3) He gave an excellent answer for a summary of the worldview of a typical Christian in his congregation, namely “says God loves people, people can access him and he’s given us wisdom for living”. You can’t argue with that; it will resonate with most Christians.
The Jew-for-Jesus that spoke at her new church is a borderline heretic. Attributing specific disasters to God’s judgment involves divining God’s plan in dangerous ways. The same guy that would say that his grandfather died for God’s touchy-feely glorification somehow can’t willy-nilly decide that people dying when a bulldozer rams a car is judgment. Who winnows such events into those categories? Not this Brickner guy, I know that much.
Palin, meanwhile, is well versed in what I would call “Christian speak”. To “have a heart for XXXXX” is a very common modern Christianism.

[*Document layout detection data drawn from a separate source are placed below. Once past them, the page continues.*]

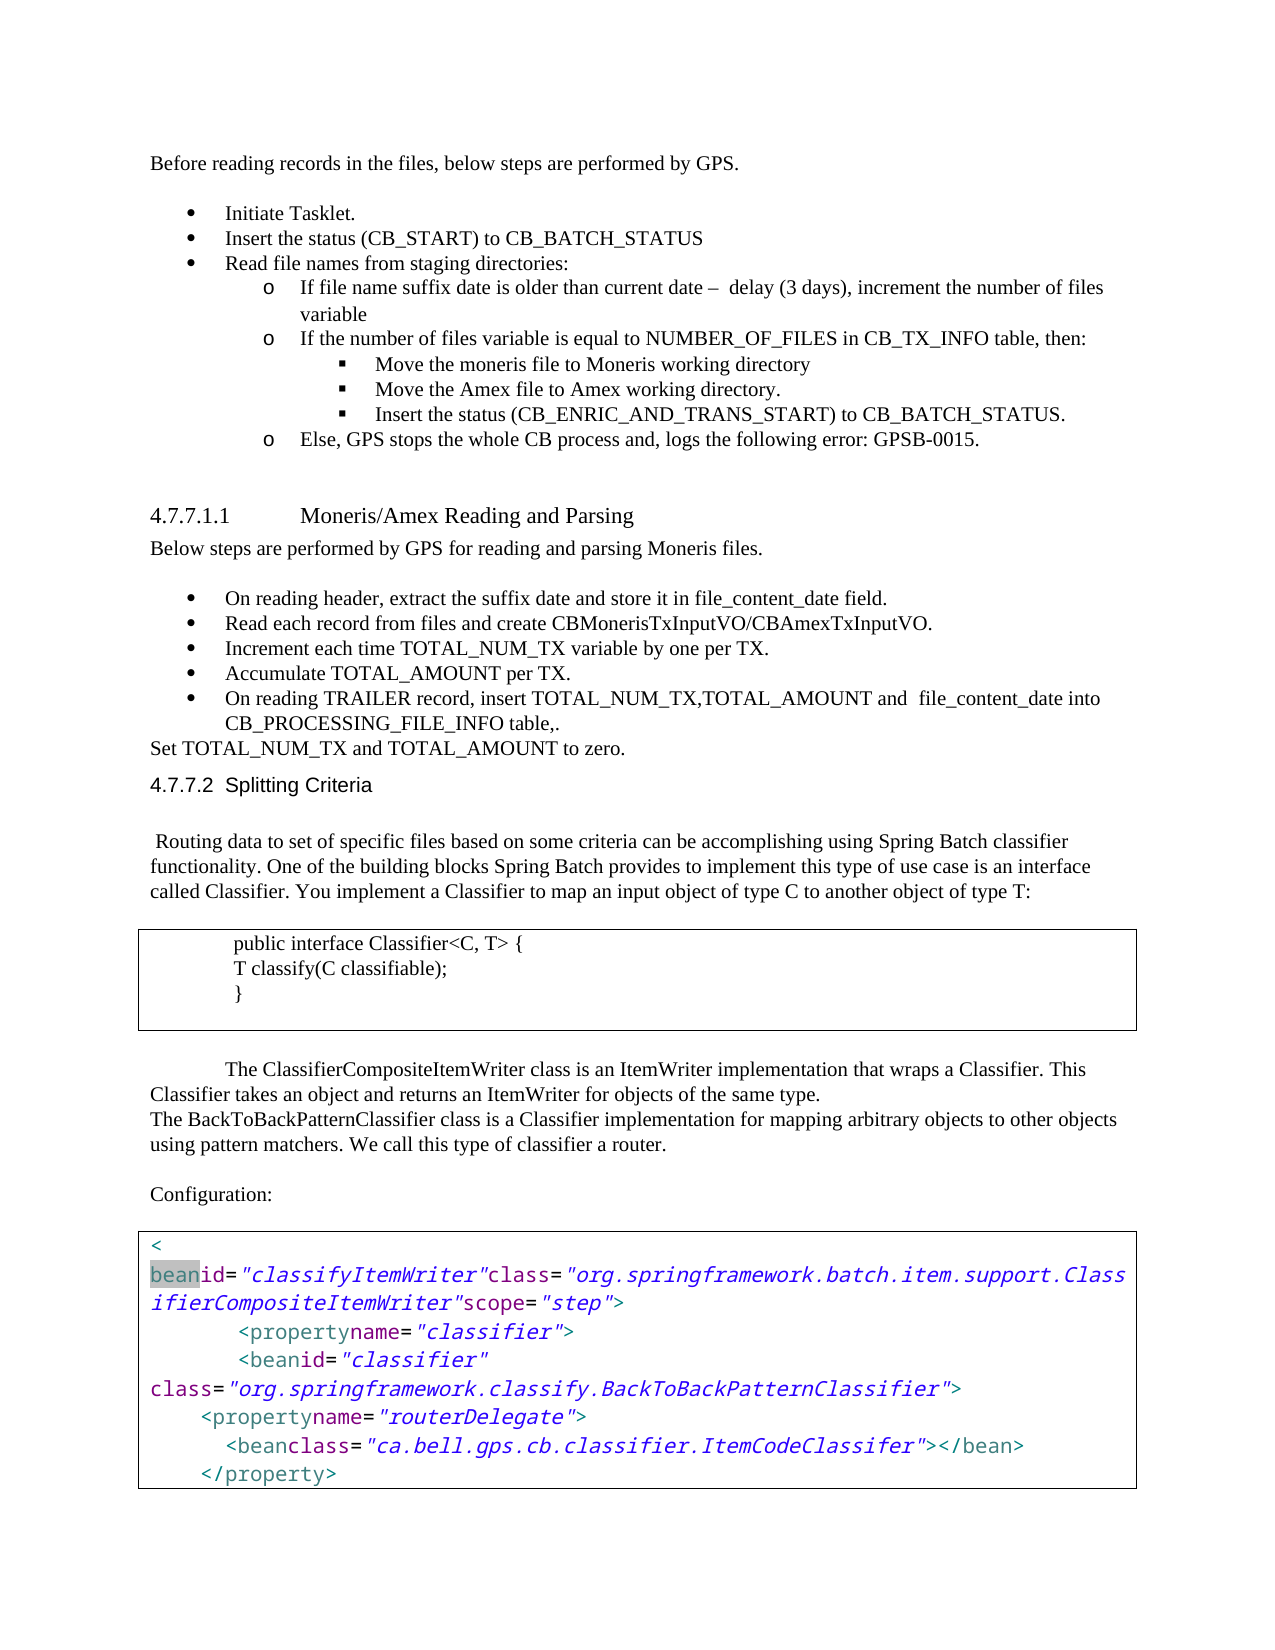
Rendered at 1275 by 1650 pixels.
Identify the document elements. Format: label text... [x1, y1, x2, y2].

list On reading TRAILER record, insert TOTAL_NUM_TX,TOTAL_AMOUNT and file_content_date into CB_PROCESSING_FILE_INFO table,. [187, 685, 1125, 735]
list Read file names from staging directories: [187, 250, 1125, 275]
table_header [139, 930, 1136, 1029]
subtitle Splitting Criteria [150, 772, 1125, 797]
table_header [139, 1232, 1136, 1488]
list Insert the status (CB_START) to CB_BATCH_STATUS [187, 225, 1125, 250]
list Move the Amex file to Amex working directory. [337, 376, 1125, 401]
subtitle Moneris/Amex Reading and Parsing [150, 502, 1125, 528]
text Routing data to set of specific files based on some criteria can be accomplishing using Spring Batch classifier functionality. One of the building blocks Spring Batch provides to implement this type of use case is an interface called Classifier. You implement a Classifier to map an input object of type C to another object of type T: [150, 828, 1125, 903]
list Else, GPS stops the whole CB process and, logs the following error: GPSB-0015. [262, 426, 1125, 452]
list Accumulate TOTAL_AMOUNT per TX. [187, 660, 1125, 685]
text Before reading records in the files, below steps are performed by GPS. [150, 150, 1125, 175]
text Set TOTAL_NUM_TX and TOTAL_AMOUNT to zero. [150, 735, 1125, 760]
list If file name suffix date is older than current date – delay (3 days), increment the number of files variable [262, 275, 1125, 326]
text The BackToBackPatternClassifier class is a Classifier implementation for mapping arbitrary objects to other objects using pattern matchers. We call this type of classifier a router. [150, 1106, 1125, 1156]
list Move the moneris file to Moneris working directory [337, 351, 1125, 376]
text Below steps are performed by GPS for reading and parsing Moneris files. [150, 535, 1125, 560]
list If the number of files variable is equal to NUMBER_OF_FILES in CB_TX_INFO table, then: [262, 326, 1125, 351]
list Increment each time TOTAL_NUM_TX variable by one per TX. [187, 635, 1125, 660]
list Insert the status (CB_ENRIC_AND_TRANS_START) to CB_BATCH_STATUS. [337, 401, 1125, 426]
list Read each record from files and create CBMonerisTxInputVO/CBAmexTxInputVO. [187, 610, 1125, 635]
list Initiate Tasklet. [187, 200, 1125, 225]
list On reading header, extract the suffix date and store it in file_content_date field. [187, 585, 1125, 610]
text Configuration: [150, 1181, 1125, 1206]
text The ClassifierCompositeItemWriter class is an ItemWriter implementation that wraps a Classifier. This Classifier takes an object and returns an ItemWriter for objects of the same type. [150, 1056, 1125, 1106]
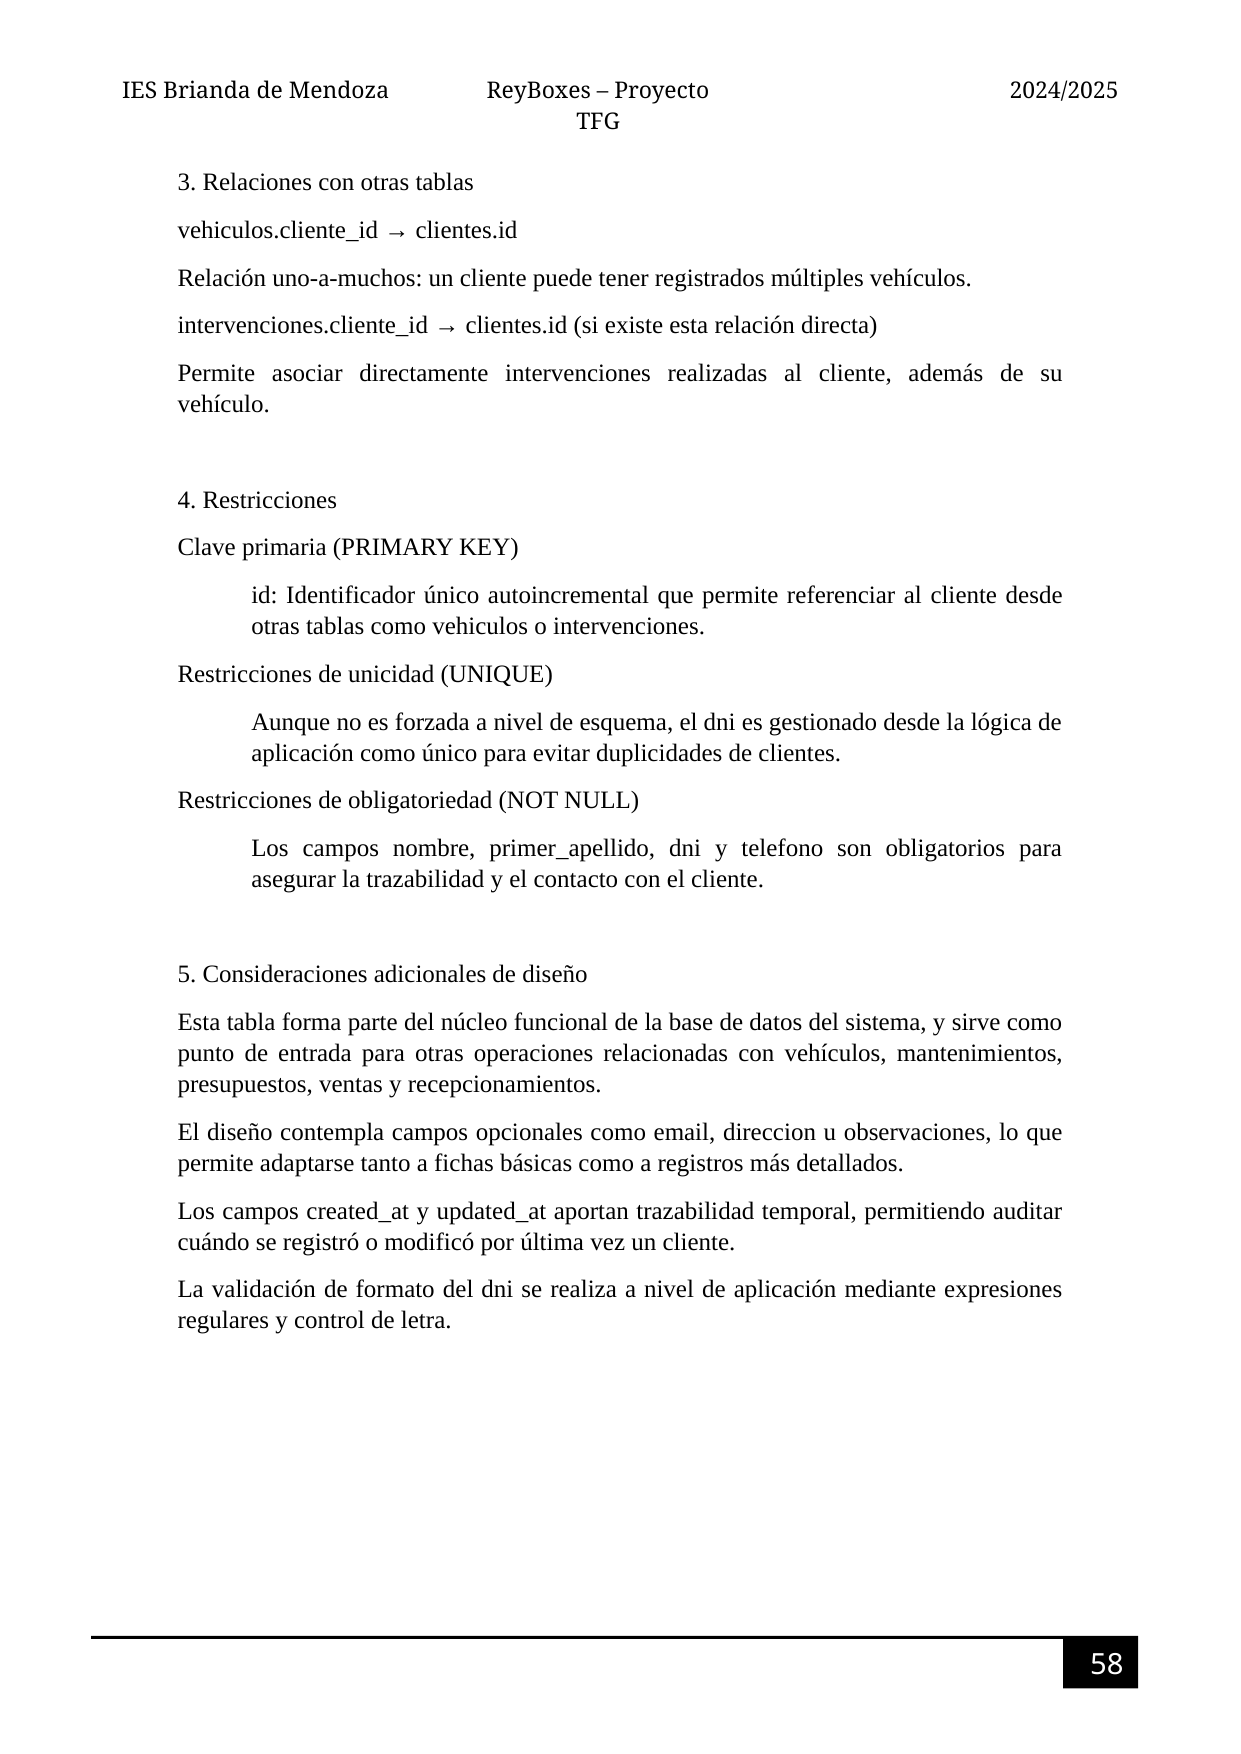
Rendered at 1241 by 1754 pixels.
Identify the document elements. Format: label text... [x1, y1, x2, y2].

text El diseño contempla campos opcionales como email, direccion u observaciones, lo que permite adaptarse tanto a fichas básicas como a registros más detallados. [177, 1117, 1063, 1177]
text Esta tabla forma parte del núcleo funcional de la base de datos del sistema, y sirve como punto de entrada para otras operaciones relacionadas con vehículos, mantenimientos, presupuestos, ventas y recepcionamientos. [177, 1007, 1063, 1098]
text Los campos created_at y updated_at aportan trazabilidad temporal, permitiendo auditar cuándo se registró o modificó por última vez un cliente. [177, 1196, 1063, 1256]
text Restricciones de unicidad (UNIQUE) [177, 659, 1063, 688]
text 4. Restricciones [177, 485, 1063, 513]
text Los campos nombre, primer_apellido, dni y telefono son obligatorios para asegurar la trazabilidad y el contacto con el cliente. [251, 833, 1063, 893]
text La validación de formato del dni se realiza a nivel de aplicación mediante expresiones regulares y control de letra. [177, 1274, 1063, 1334]
text Clave primaria (PRIMARY KEY) [177, 532, 1063, 561]
text 5. Consideraciones adicionales de diseño [177, 959, 1063, 988]
text vehiculos.cliente_id → clientes.id [177, 215, 1063, 244]
text 3. Relaciones con otras tablas [177, 167, 1063, 196]
text Permite asociar directamente intervenciones realizadas al cliente, además de su vehículo. [177, 358, 1063, 418]
text Aunque no es forzada a nivel de esquema, el dni es gestionado desde la lógica de aplicación como único para evitar duplicidades de clientes. [251, 707, 1063, 766]
text Relación uno-a-muchos: un cliente puede tener registrados múltiples vehículos. [177, 263, 1063, 292]
text id: Identificador único autoincremental que permite referenciar al cliente desde otras tablas como vehiculos o intervenciones. [251, 580, 1063, 640]
text intervenciones.cliente_id → clientes.id (si existe esta relación directa) [177, 311, 1063, 339]
text Restricciones de obligatoriedad (NOT NULL) [177, 785, 1063, 814]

As someone who does not support legislative morality, I approve of Palin’s view on the difference between private views and public regulations.
Obama’s church background was a big black eye to his campaign. Palin’s shouldn’t be the same.
The idea that drilling for oil “as a Christian” is somehow worse than about twenty-six ZILLION other things that modern Christians routinely do — such as drive cars, use electricity, or keep more of their own money for themselves than feeds and clothes their families — is one of the most adorable things I’ve ever heard.